Despite Rosenberger's contribution to the development of German automobiles and German auto racing, when Hitler came to power in Germany, Rosenberger, a Jew, was arrested for Rassenschande (“racial crimes”), and imprisoned at the concentration camp Schloss Kislau near Karlsruhe. He was released by the goodwill of a colleague, Hans Baron Veyder Mahlberg, who bribed Gestapo agents, but he was forced to leave Germany immediately.

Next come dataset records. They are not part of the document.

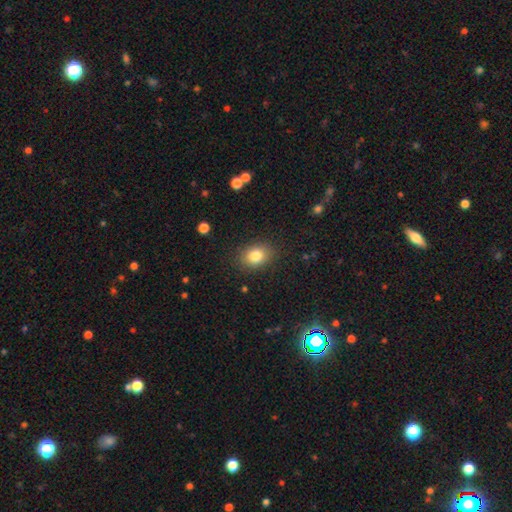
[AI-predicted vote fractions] Smooth or featured? smooth (82%)
How rounded? in between (68%)
Merging? none (85%)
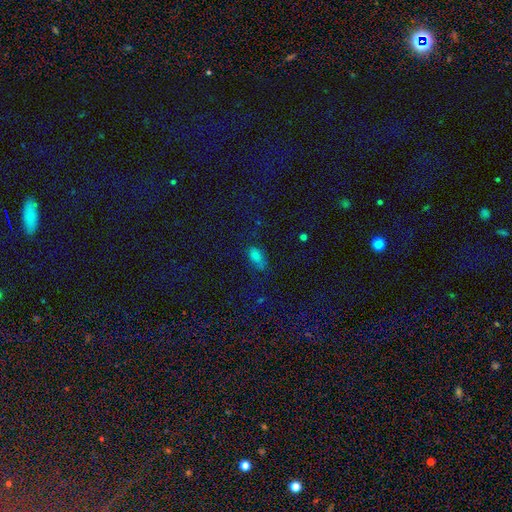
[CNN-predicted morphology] smooth_or_featured: smooth (p=0.70) [alt: star or artifact p=0.20]
how_rounded: in between (p=0.84) [alt: cigar-shaped p=0.08]
merging: none (p=0.58) [alt: minor disturbance p=0.26]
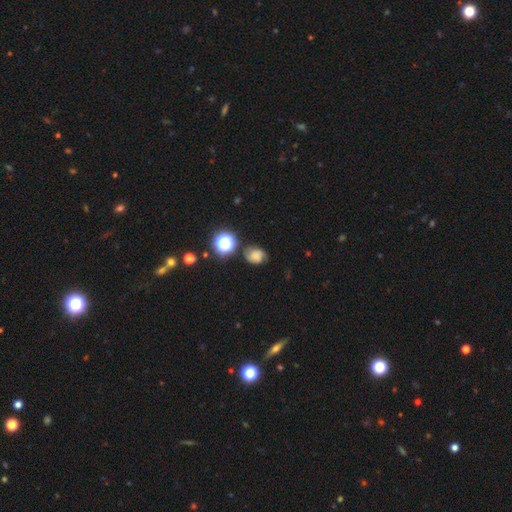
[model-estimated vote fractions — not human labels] Q: Smooth or featured?
A: smooth (55%); runner-up: featured or disk (27%)
Q: How rounded?
A: round (64%); runner-up: in between (35%)
Q: Merging?
A: none (67%); runner-up: minor disturbance (21%)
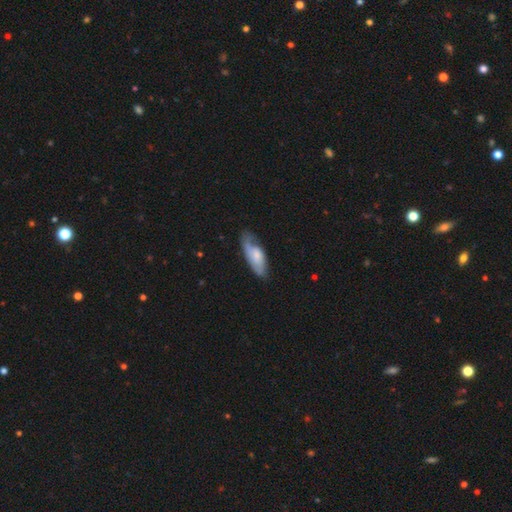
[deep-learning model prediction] Morphology: type=smooth (51%); roundness=in between (77%); merging=none (49%).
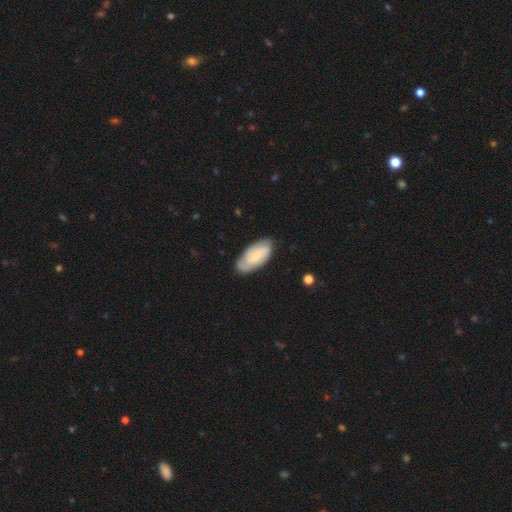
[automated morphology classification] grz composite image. It shows a featured or disk galaxy (50%). Merging: none (74%).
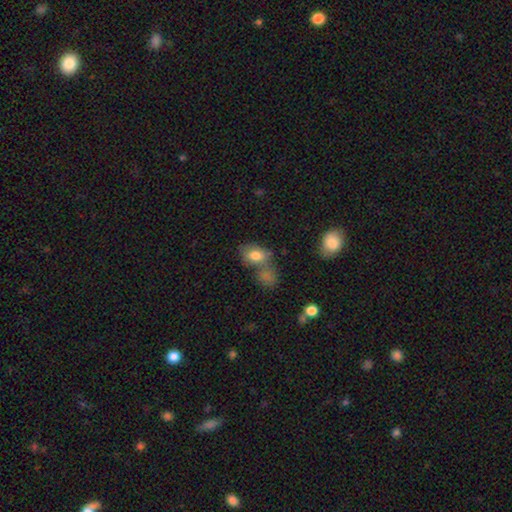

He emigrated to France and later to Great Britain, representing Porsche GmbH in both of those countries. He immigrated to the United States in 1939, and in 1944, he became a US citizen under the name of Alan Arthur Robert. He moved to California, where he was active in motorsports and the automobile business. He died in Los Angeles, California, in 1967.

== Legacy ==
In 2022 a study of Rosenberger's role at Porsche was commissioned to clarify and correct the corporate history.